Sobre o uso da internet na sala de aula

Por Pedro de Santi
Professor ESPM

Nos últimos dias, foram veiculadas na Folha de São Paulo matérias interessantes sobre o uso de notebooks ou tablets em sala de aula.

Numa escola de ensino médio, os alunos são incentivados a colaborar ao longo da aula com uma plataforma de resumos compartilhados. Em outra, os alunos devem melhorar os artigos da Wikipedia.

De bate pronto, pareceu-me interessante a forma como as escolas passaram a incorporar estes meios de comunicação ao invés de combater seu uso. Estamos cotidianamente confrontados com a questão: devemos autorizar ou não (ou em quais circunstâncias) seu uso em sala de aula. Naturalmente, disciplinas diferentes podem ter respostas diferentes às questões levantadas. Não é a mesma coisa estarmos numa aula de filosofia, marketing, estatística ou história da arte.

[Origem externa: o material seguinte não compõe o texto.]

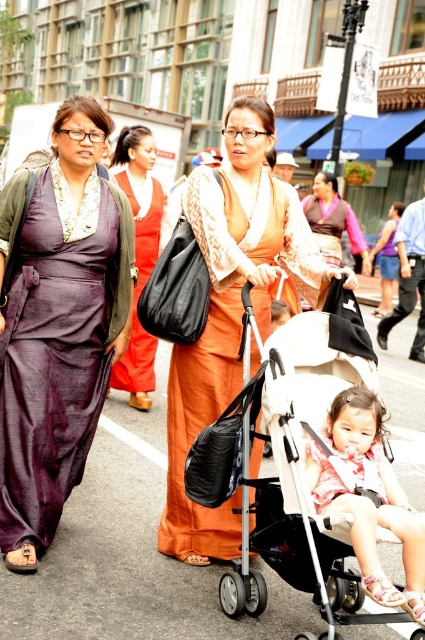
Does point (172, 547) come farther from viewer compared to point (317, 192)?

That is False.

Which is below, orange satin dress at center or matte orange dress at center?

orange satin dress at center is below.

Between point (235, 160) and point (354, 227), which one is positioned behind?

Positioned behind is point (354, 227).

At what (x,y) coordinates should I click in order to perform the action: click on orange satin dress at center. Please return your answer as a coordinate pair (x, y). The height and width of the screenshot is (640, 425). Looking at the image, I should click on (229, 310).

Based on the photo, which is more to the right, purple silk dress at left or orange satin dress at center?

From the viewer's perspective, orange satin dress at center appears more on the right side.

Is purple silk dress at left wider than orange satin dress at center?

No.

This screenshot has height=640, width=425. What do you see at coordinates (57, 355) in the screenshot?
I see `purple silk dress at left` at bounding box center [57, 355].

Identify the location of purple silk dress at left. (57, 355).

Image resolution: width=425 pixels, height=640 pixels. What do you see at coordinates (368, 499) in the screenshot? I see `matte pink dress at center` at bounding box center [368, 499].

This screenshot has height=640, width=425. What do you see at coordinates (368, 499) in the screenshot?
I see `matte pink dress at center` at bounding box center [368, 499].

Image resolution: width=425 pixels, height=640 pixels. Find the location of `matte pink dress at center`. matte pink dress at center is located at coordinates (368, 499).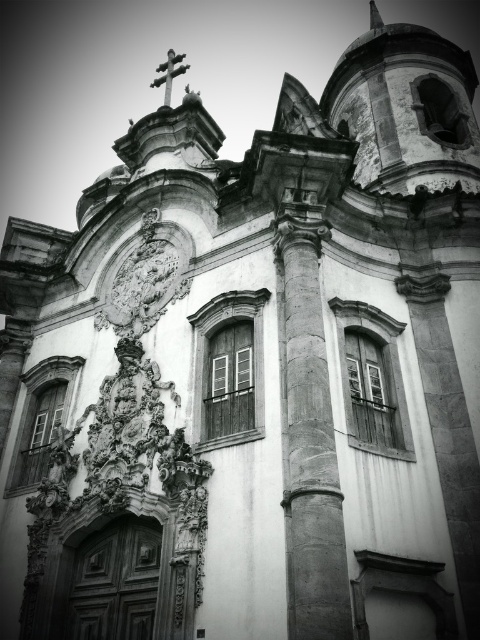
Describe the element at coordinates (310, 436) in the screenshot. Image resolution: width=480 pixels, height=640 pixels. I see `smooth stone column at center` at that location.

Is smooth stone column at center to the left of metallic cross at upper center from the viewer's perspective?

In fact, smooth stone column at center is to the right of metallic cross at upper center.

Locate an element on the screen. The image size is (480, 640). smooth stone column at center is located at coordinates (310, 436).

Which is behind, point (170, 60) or point (48, 490)?

The point (170, 60) is more distant.

Is metallic cross at upper center behind matte white clock at center?

Yes, metallic cross at upper center is behind matte white clock at center.

Is point (173, 58) in front of point (56, 490)?

No.

Image resolution: width=480 pixels, height=640 pixels. Find the location of `metallic cross at upper center`. metallic cross at upper center is located at coordinates (168, 74).

Measure the distance from smooth stone column at center to matte white clock at center.

The distance of smooth stone column at center from matte white clock at center is 25.62 meters.

This screenshot has width=480, height=640. What do you see at coordinates (310, 436) in the screenshot?
I see `smooth stone column at center` at bounding box center [310, 436].

This screenshot has width=480, height=640. What are the coordinates of `smooth stone column at center` in the screenshot? It's located at (310, 436).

Os argumentos contra a liberação dos meios eletrônicos são bons. É preciso preservar a aula. A sala de aula deve ser um lugar de concentração, devendo ser afastadas formas de distração. A disponibilidade de uma rede wifi e um computador levariam irresistivelmente os alunos à distração. A concorrência pela atenção do aluno seria desleal. A assimilação de conhecimento depende de atenção e tempo de assimilação e isto seria impossível com tais estímulos disponíveis.

Os argumentos a favor são também bons. A sala de aula fechada tende a deixar de existir em breve.  O ensino à distância ou modos híbridos de relação com as instituições de ensino são já uma tendência. Devemos lançar mão de todos os meios possíveis para nos comunicarmos com os alunos, disponibilizarmos informações e articularmos conhecimento. Muitos alunos já desconhecem cadernos e usam seus dispositivos como bloco de notas e meios de pesquisa em tempo real.

Cada uma das posições coloca o professor ante desafios distintos. Se ele proíbe que os alunos utilizem seus dispositivos, vê-se ante a tarefa inglória de vigiar os alunos (o que é praticamente impossível) e passar o mico de estar sendo constantemente ludibriado. Sua aula parecerá cada vez mais chata e antiga, incapaz de motivar os alunos. Além disso, é claro, o fato de os alunos não estarem na internet não garante em absoluto que eles estejam prestando atenção. Todos nós que estudamos antes da existência destes dispositivos desenvolvemos mecanismos eficazes de alheamento para aulas chatas. Sempre soubemos manter uma máscara de interesse enquanto viajámos em fantasia.

Se o professor autoriza o uso, ele se vê pressionado pela concorrência dos estímulos “extra”: é insuportável a cena corriqueira na qual dois ou mais alunos se acumulam sobre uma tela conversando e rindo. Mas, mais do que isto, o professor se verá ante novos desafios: a aula precisará manter-se interessante o tempo todo (o que é inviável) e dificilmente poderá controlar se o aluno está acompanhando a aula ou numa rede social, ou as duas coisas. Além disso, poderá ser questionado a cada momento pelos alunos que conferem as informações pela rede. Ter sua autoridade desafiada por alunos bem informados pode ser bem desconfortável ao professor.

Embora o debate sobre o meérito da questão seja sempre bom, o desfecho parece inevitável. A posição que veta o uso da internet resulta conservadora- em nome dos bons valores do passado- e só será efetiva com o uso de mecanismos de coerção. Ainda que vivamos um momento de ascensão conservadora dos costumes, tentar fazer o tempo parar não costuma ter bons resultados. Vemos progressivamente estes mecanismos serem incorporados à vida, de uma forma geral, e as instituições de ensino simplesmente não podem se distanciar da realidade, por definição.

Voltando às matérias jornalísticas citadas, parece que vai nascendo um modo criativo de integrar e incluir ao ensino a realidade do mundo da informação. Esta tarefa também é a nossa. E as escolas citadas ainda tiveram a sensibilidade de incorporar este uso à noção de uma construção coletiva de conhecimento. Perfeito.

Já sabemos há anos que não é mais a função das instituições de ensino transmitir informações. Os alunos tendem a ter mais acesso a elas que nós. Nosso trabalho já tem sido o de oferecer aquilo de que mecanismos de busca não dispõem: instrumentos de reflexão e organização da massa de informações: ou seja, cultura, teorias, narrativas. Não podemos concorrer com o grande feed de notícias. Mas podemos nos dispensar de fornecê-lo e nos concentramos naquilo que nos cabe: produção de sentido, historicização, perspectiva. Nisto, professores continuam sendo imbatíveis.